Items from a data source:
******************************

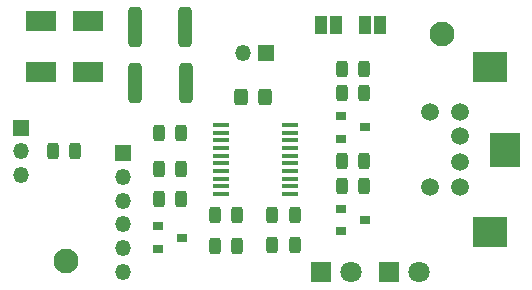
<source format=gbr>
G04 #@! TF.GenerationSoftware,KiCad,Pcbnew,(6.0.1-0)*
G04 #@! TF.CreationDate,2022-03-09T23:32:45+00:00*
G04 #@! TF.ProjectId,x1key,78316b65-792e-46b6-9963-61645f706362,1.2*
G04 #@! TF.SameCoordinates,Original*
G04 #@! TF.FileFunction,Soldermask,Top*
G04 #@! TF.FilePolarity,Negative*
%FSLAX46Y46*%
G04 Gerber Fmt 4.6, Leading zero omitted, Abs format (unit mm)*
G04 Created by KiCad (PCBNEW (6.0.1-0)) date 2022-03-09 23:32:45*
%MOMM*%
%LPD*%
G01*
G04 APERTURE LIST*
G04 Aperture macros list*
%AMRoundRect*
0 Rectangle with rounded corners*
0 $1 Rounding radius*
0 $2 $3 $4 $5 $6 $7 $8 $9 X,Y pos of 4 corners*
0 Add a 4 corners polygon primitive as box body*
4,1,4,$2,$3,$4,$5,$6,$7,$8,$9,$2,$3,0*
0 Add four circle primitives for the rounded corners*
1,1,$1+$1,$2,$3*
1,1,$1+$1,$4,$5*
1,1,$1+$1,$6,$7*
1,1,$1+$1,$8,$9*
0 Add four rect primitives between the rounded corners*
20,1,$1+$1,$2,$3,$4,$5,0*
20,1,$1+$1,$4,$5,$6,$7,0*
20,1,$1+$1,$6,$7,$8,$9,0*
20,1,$1+$1,$8,$9,$2,$3,0*%
G04 Aperture macros list end*
%ADD10RoundRect,0.250000X-0.312500X-1.450000X0.312500X-1.450000X0.312500X1.450000X-0.312500X1.450000X0*%
%ADD11C,1.500000*%
%ADD12R,3.000000X2.500000*%
%ADD13R,2.500000X3.000000*%
%ADD14R,1.350000X1.350000*%
%ADD15O,1.350000X1.350000*%
%ADD16R,1.000000X1.500000*%
%ADD17R,0.900000X0.800000*%
%ADD18RoundRect,0.243750X-0.243750X-0.456250X0.243750X-0.456250X0.243750X0.456250X-0.243750X0.456250X0*%
%ADD19RoundRect,0.243750X0.243750X0.456250X-0.243750X0.456250X-0.243750X-0.456250X0.243750X-0.456250X0*%
%ADD20R,1.450000X0.450000*%
%ADD21RoundRect,0.250000X0.312500X1.450000X-0.312500X1.450000X-0.312500X-1.450000X0.312500X-1.450000X0*%
%ADD22RoundRect,0.250000X-0.325000X-0.450000X0.325000X-0.450000X0.325000X0.450000X-0.325000X0.450000X0*%
%ADD23C,2.100000*%
%ADD24R,1.800000X1.800000*%
%ADD25C,1.800000*%
%ADD26R,2.500000X1.800000*%
G04 APERTURE END LIST*
D10*
X65002500Y-82920000D03*
X69277500Y-82920000D03*
D11*
X92540000Y-92157000D03*
X92540000Y-94316000D03*
X92540000Y-90125000D03*
X92540000Y-96475000D03*
X90000000Y-90125000D03*
X90000000Y-96475000D03*
D12*
X95080000Y-86315000D03*
D13*
X96287800Y-93300000D03*
D12*
X95080000Y-100285000D03*
D14*
X63980000Y-93610000D03*
D15*
X63980000Y-95610000D03*
X63980000Y-97610000D03*
X63980000Y-99610000D03*
X63980000Y-101610000D03*
X63980000Y-103610000D03*
D16*
X82020000Y-82770000D03*
X80720000Y-82770000D03*
X84470000Y-82750000D03*
X85770000Y-82750000D03*
D17*
X82460000Y-90460000D03*
X82460000Y-92360000D03*
X84460000Y-91410000D03*
X82470000Y-98320000D03*
X82470000Y-100220000D03*
X84470000Y-99270000D03*
X66970000Y-99790000D03*
X66970000Y-101690000D03*
X68970000Y-100740000D03*
D18*
X58032500Y-93440000D03*
X59907500Y-93440000D03*
X67012500Y-91900000D03*
X68887500Y-91900000D03*
X66992500Y-94900000D03*
X68867500Y-94900000D03*
X82522500Y-88500000D03*
X84397500Y-88500000D03*
X82532500Y-94270000D03*
X84407500Y-94270000D03*
D19*
X78517500Y-98800000D03*
X76642500Y-98800000D03*
D18*
X82512500Y-96340000D03*
X84387500Y-96340000D03*
X82522500Y-86460000D03*
X84397500Y-86460000D03*
X71742500Y-98790000D03*
X73617500Y-98790000D03*
D19*
X68887500Y-97450000D03*
X67012500Y-97450000D03*
D18*
X76632500Y-101390000D03*
X78507500Y-101390000D03*
D20*
X72260000Y-91195000D03*
X72260000Y-91845000D03*
X72260000Y-92495000D03*
X72260000Y-93145000D03*
X72260000Y-93795000D03*
X72260000Y-94445000D03*
X72260000Y-95095000D03*
X72260000Y-95745000D03*
X72260000Y-96395000D03*
X72260000Y-97045000D03*
X78160000Y-97045000D03*
X78160000Y-96395000D03*
X78160000Y-95745000D03*
X78160000Y-95095000D03*
X78160000Y-94445000D03*
X78160000Y-93795000D03*
X78160000Y-93145000D03*
X78160000Y-92495000D03*
X78160000Y-91845000D03*
X78160000Y-91195000D03*
D21*
X69287500Y-87680000D03*
X65012500Y-87680000D03*
D22*
X73975000Y-88830000D03*
X76025000Y-88830000D03*
D23*
X91000000Y-83500000D03*
X59200000Y-102700000D03*
D14*
X76130000Y-85130000D03*
D15*
X74130000Y-85130000D03*
D24*
X86520000Y-103680000D03*
D25*
X89060000Y-103680000D03*
D26*
X61030000Y-82390000D03*
X57030000Y-82390000D03*
X61020000Y-86730000D03*
X57020000Y-86730000D03*
D24*
X80770000Y-103690000D03*
D25*
X83310000Y-103690000D03*
D14*
X55320000Y-91440000D03*
D15*
X55320000Y-93440000D03*
X55320000Y-95440000D03*
D19*
X73627500Y-101420000D03*
X71752500Y-101420000D03*
M02*

</source>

******************************

§ **Exercise aim**
The answer must be every line from the records above that contains "macros".

§ **Result of the task**
G04 Aperture macros list*
G04 Aperture macros list end*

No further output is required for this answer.